Re: Millions of Threads ?
Arne Vajh?j wrote:
frankgerlach@gmail.com wrote:
Well, a quick calculation suggests that a single server (4CPU or so)
could handle a million clients: Say each client sends 10 messages of
1000 bytes per day (The application in question is not very
data-intensive). That's 1000000*10*1000==10Gbyte. An internet
connection with 10Mbyte/sec (100Mbit Ethernet) could easily handle
this: 10000000*86400=864Gbyte. (Assuming there are no significant
traffic spikes). If I used Gbit Ethernet I could scale even higher; and
then I drop in 4 to 10 Gbit Ethernet cards...

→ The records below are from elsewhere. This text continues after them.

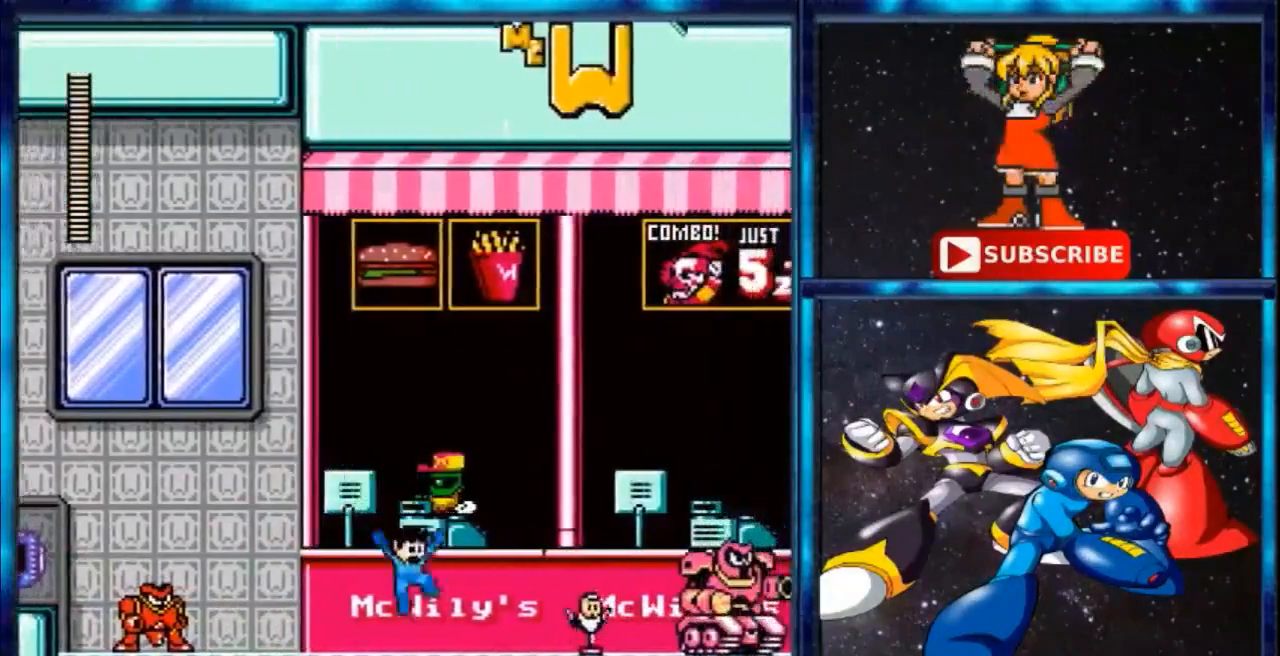
{"buttons": ["DPAD_RIGHT"], "events": []}
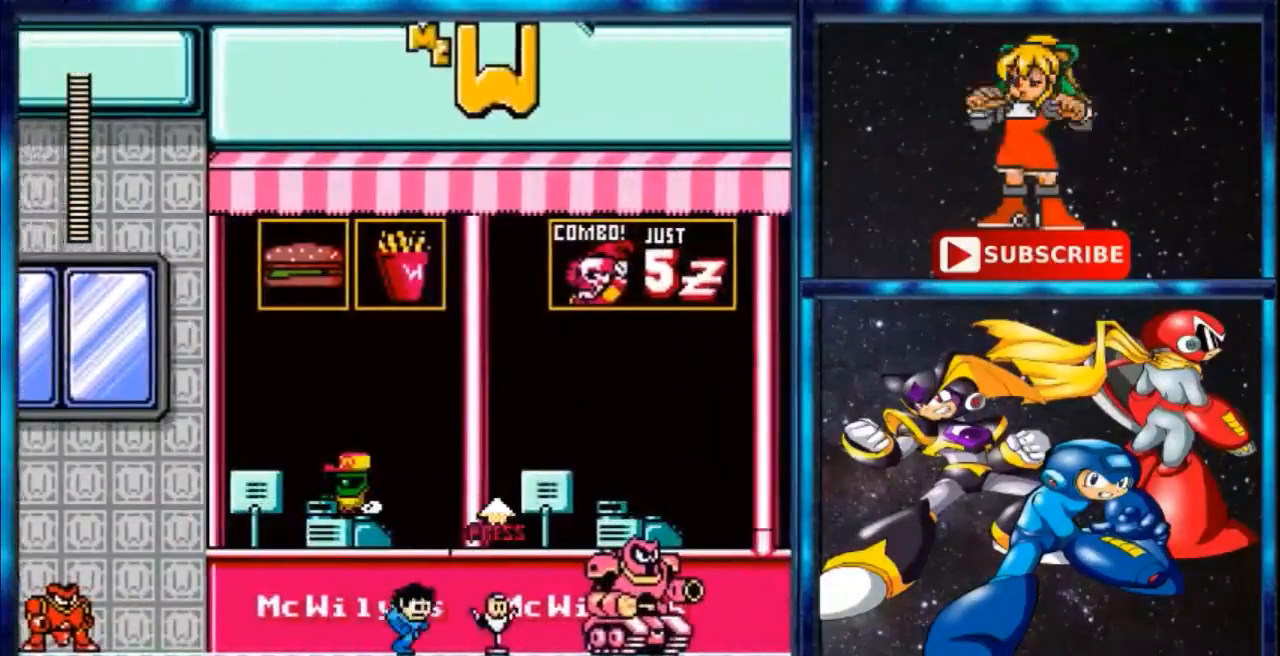
{"buttons": ["DPAD_RIGHT"], "events": []}
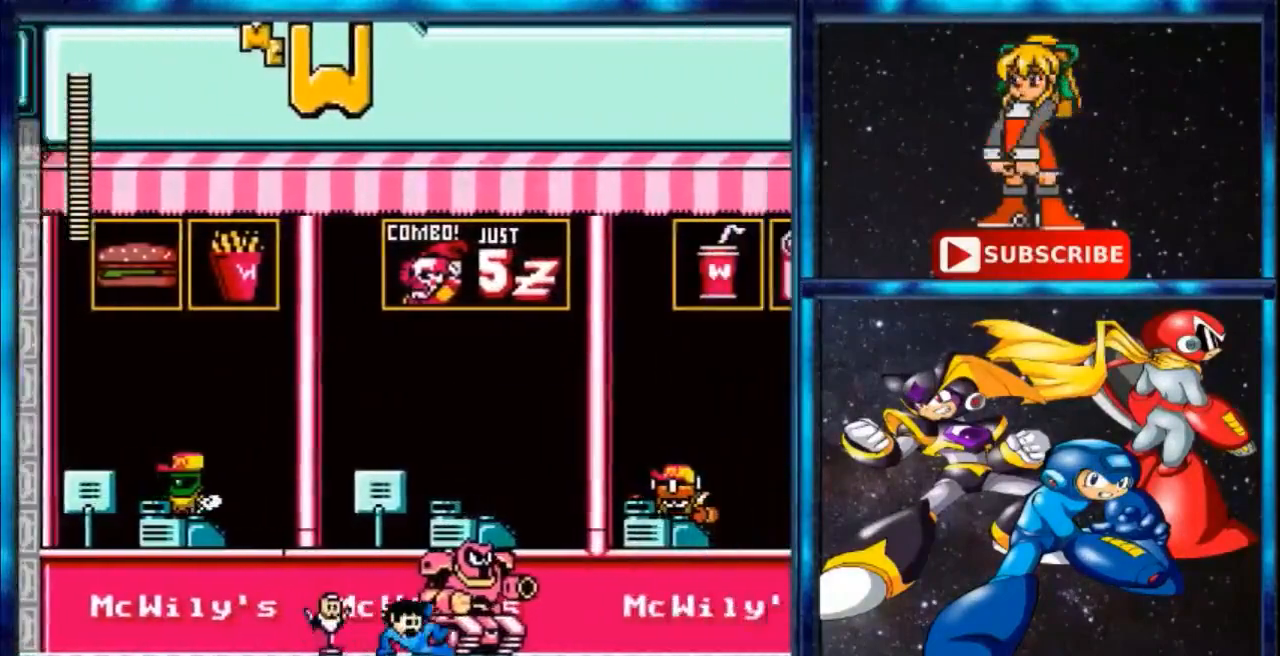
{"buttons": ["DPAD_RIGHT"], "events": []}
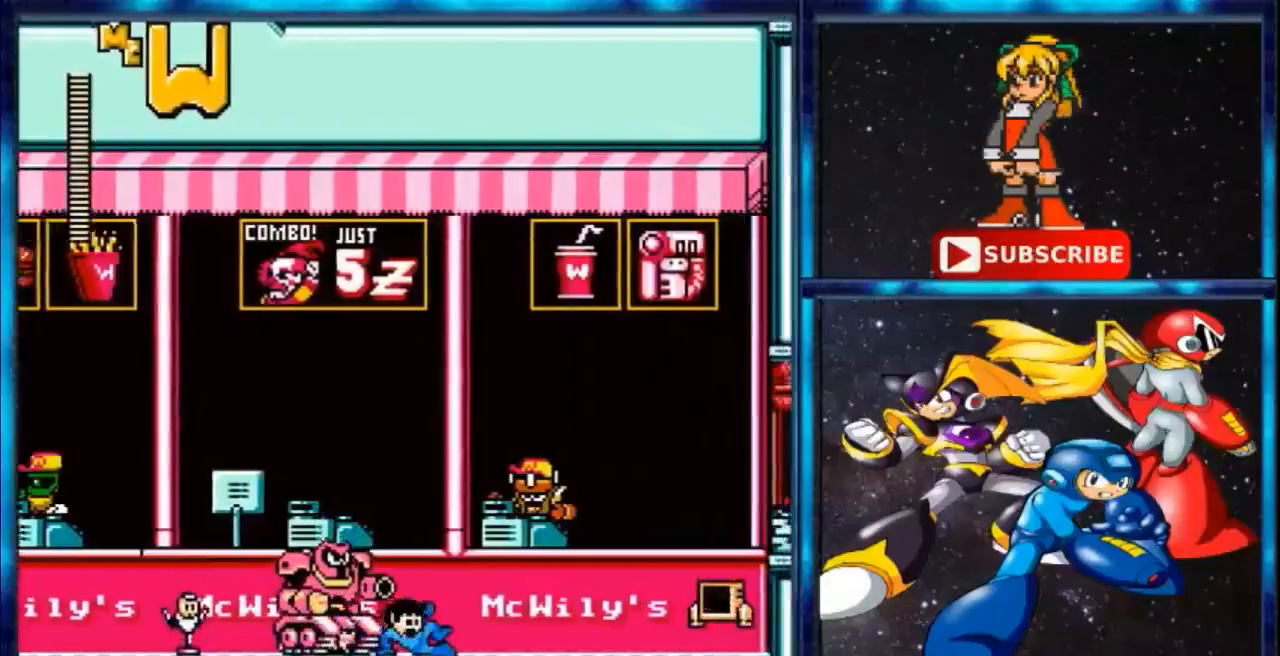
{"buttons": ["DPAD_RIGHT"], "events": []}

If we assume that you spend 20 milliseconds processing
a request then a roundtrip over all connections
if they all need to process with 4 CPU's will take 83 minutes.
I hope it is not an interactive application.
:-)
Arne
If each client sends 10 messages a day, there is a relatively low
probability that they all need service simultaneously. On the other
hand, it would be equally unreasonable to assume the traffic is
uniformly distributed.
I would model message arrivals with a Poisson distribution, but using
the rate associated with the busiest time of day, not the 24 hour
average. The problem is going to be working out where all the
bottlenecks are, and estimating the queue delays.
A thread has significant memory overhead, and appears on operating
system queues. How much do you really need to remember about each client
between messages? If it is small, you are better off keeping a client
state object for each client. When a message comes in, allocate a thread
and select the appropriate client state object.